Lo que quiero es un Dios que juegue el juego de las cuentas de vidrio, siendo yo una de las cuentas coloridas de su juego…[10]



La teología, como todos los juegos, es algo serio. Rubem también practicó y enseñó a jugar el juego de la ciencia, de la educación, de la poesía. Y lo hizo con enorme maestría: fue un magister ludi, en la línea, en la tradición que él mismo escogió, porque encontró a sus propios maestros en el momento justo, con todo y que decía que había llegado tarde al seno de la poesía.



Es posible que haya llegado en el momento en que toda su experiencia lo había orillado, literalmente, a que lo salvara la poesía interiorizada, la que vivía dormida en su interior y que había sido sometida, reprimida, por la formación inicial que recibió. Es muy notable su testimonio acerca de su incomprensión de la samba, cuando, como parte de su dogmatismo y cerrazón fundamentalista la veía como una manifestación de lo satánico:



Es sabido que el carnaval constituye una de las expresiones más ricas y populares del alma brasileña. En aquel tiempo, yo lo ignoraba. Estaba enseñando la ciudad a un sacerdote americano. Era carnaval. No podía ocultar una sensación embarazosa. Me habían enseñado que se trataba de una manifestación inmoral y salvaje. Había aprendido que la belleza se encontraba en los cantos religiosos y la moral en los valores de la civilización anglosajona. Y, a título de confesión, hice este comentario: “Me avergüenzo de esta orgía pagana”. No me daba cuenta de que no hablaba con mi alma latino-americana, sino con la voz de quien me enseñó. Los valores anglosajones y las consiguientes actitudes frente a la vida habían sido inculcados  en mi cerebro a través de un largo proceso de lavado de cerebro, operado con la enseñanza religiosa, cultural y política, exportada por las iglesias protestantes.[11]

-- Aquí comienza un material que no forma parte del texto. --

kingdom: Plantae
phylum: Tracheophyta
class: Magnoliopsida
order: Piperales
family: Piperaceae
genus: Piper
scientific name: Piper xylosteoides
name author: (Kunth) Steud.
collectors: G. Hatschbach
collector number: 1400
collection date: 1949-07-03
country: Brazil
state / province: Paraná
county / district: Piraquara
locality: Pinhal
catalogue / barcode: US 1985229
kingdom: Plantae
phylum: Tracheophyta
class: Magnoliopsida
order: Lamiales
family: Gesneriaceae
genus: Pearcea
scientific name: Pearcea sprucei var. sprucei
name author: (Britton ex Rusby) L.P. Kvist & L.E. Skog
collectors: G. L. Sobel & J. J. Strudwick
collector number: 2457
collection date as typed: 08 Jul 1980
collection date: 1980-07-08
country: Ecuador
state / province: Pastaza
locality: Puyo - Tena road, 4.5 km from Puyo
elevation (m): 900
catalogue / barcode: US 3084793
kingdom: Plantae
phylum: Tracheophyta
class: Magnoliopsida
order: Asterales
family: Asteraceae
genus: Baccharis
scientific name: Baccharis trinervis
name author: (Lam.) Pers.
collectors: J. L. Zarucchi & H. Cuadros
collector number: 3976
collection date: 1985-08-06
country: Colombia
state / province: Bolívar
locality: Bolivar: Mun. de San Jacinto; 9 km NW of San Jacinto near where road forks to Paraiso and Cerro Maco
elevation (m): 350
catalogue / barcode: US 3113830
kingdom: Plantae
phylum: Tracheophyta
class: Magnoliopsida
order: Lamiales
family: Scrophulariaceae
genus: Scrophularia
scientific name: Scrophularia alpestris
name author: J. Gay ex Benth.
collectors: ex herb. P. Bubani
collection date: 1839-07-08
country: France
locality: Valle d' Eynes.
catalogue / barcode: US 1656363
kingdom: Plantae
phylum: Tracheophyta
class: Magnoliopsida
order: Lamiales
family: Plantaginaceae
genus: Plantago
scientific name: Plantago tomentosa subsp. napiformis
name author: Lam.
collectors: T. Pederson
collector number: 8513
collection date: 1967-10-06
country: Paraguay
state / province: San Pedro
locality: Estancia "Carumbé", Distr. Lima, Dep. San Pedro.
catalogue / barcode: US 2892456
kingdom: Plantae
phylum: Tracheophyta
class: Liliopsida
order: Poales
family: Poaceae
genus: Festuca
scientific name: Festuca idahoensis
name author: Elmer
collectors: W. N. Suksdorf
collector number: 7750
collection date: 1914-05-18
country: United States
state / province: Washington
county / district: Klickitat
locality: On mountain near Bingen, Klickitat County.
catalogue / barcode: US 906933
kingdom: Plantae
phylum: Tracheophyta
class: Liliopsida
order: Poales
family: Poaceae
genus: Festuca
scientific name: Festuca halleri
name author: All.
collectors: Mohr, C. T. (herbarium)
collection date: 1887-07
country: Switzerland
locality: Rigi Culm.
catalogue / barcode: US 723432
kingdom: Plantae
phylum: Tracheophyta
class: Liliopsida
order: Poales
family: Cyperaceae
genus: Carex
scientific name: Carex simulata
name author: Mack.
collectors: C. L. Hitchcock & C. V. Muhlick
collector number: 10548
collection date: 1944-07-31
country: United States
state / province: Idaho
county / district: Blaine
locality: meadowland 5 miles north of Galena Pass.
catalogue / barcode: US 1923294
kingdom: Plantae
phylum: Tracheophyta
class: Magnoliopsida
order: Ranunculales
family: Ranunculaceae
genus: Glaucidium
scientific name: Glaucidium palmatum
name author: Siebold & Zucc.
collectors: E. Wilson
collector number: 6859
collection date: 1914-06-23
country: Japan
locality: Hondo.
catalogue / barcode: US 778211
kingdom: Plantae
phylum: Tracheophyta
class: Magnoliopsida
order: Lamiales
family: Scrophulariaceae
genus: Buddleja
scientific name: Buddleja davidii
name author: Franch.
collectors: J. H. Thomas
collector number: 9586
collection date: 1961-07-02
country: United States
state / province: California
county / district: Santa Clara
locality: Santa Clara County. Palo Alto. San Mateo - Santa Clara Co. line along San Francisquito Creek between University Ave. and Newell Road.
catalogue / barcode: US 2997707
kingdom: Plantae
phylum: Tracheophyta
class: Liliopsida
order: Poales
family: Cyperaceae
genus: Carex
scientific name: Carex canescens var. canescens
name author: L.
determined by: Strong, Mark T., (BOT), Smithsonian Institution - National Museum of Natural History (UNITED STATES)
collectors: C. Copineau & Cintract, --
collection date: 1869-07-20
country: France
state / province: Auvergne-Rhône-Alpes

Yo aprendí, en el seno de una iglesia protestante importada en la que yo me encontré a mí mismo, con que mi cultura latinoamericana era fea y había que despreciarla, que los verdaderos valores de la vida eran los americanos (es decir, los de los Estados Unidos). Me llevó un largo espacio de tiempo el aprender a bailar y el deleitarme con la samba, porque lo único que yo sabía era cómo cantar los gospel songs norteamericanos.[12]



Pero apenas se soltó las amarras, su escritura y su vida desembocaron en el juego de la vida que volvió a vivir con enorme intensidad.



[1] R. Alves, “Sobre dioses e caquis”.



[2] Ibid.,



[3] Ibid.,



[4] Ibid.,



[5] R. Alves, A alegría de ensinar. Campinas, Papirus, 2000, pp. 9-10.



[6] R. Alves, “Curiosidade é uma coceira nas idéias”, en Folha de Sao Paulo, 23 de julio de 2002, www1.folha.uol.com.br/folha/sinapse/ult1063u14.shtml.



[7] R. Alves, “As bolas de gude”, en Aprendiz de mim. Um bairro que virou escola. Campinas, Papirus, 2004, pp. 34-35.



[8] R. Alves, “Os olhos de Camila”, en https://rubemalvesdois.wordpress.com/category/uncategorized/.



[9] Idem.



[10] Idem.



[11] R. Alves, “Religión: ¿opio del pueblo?”, en G. Gutiérrez, et al., Religión, ¿instrumento de liberación? Trad. de R. Berdagué. Madrid-Barcelona, Marova-Fontanella, 1973, pp. 101-102.



[12] R. Alves, Hijos del mañana. Salamanca, Sígueme, 1976, p. 55.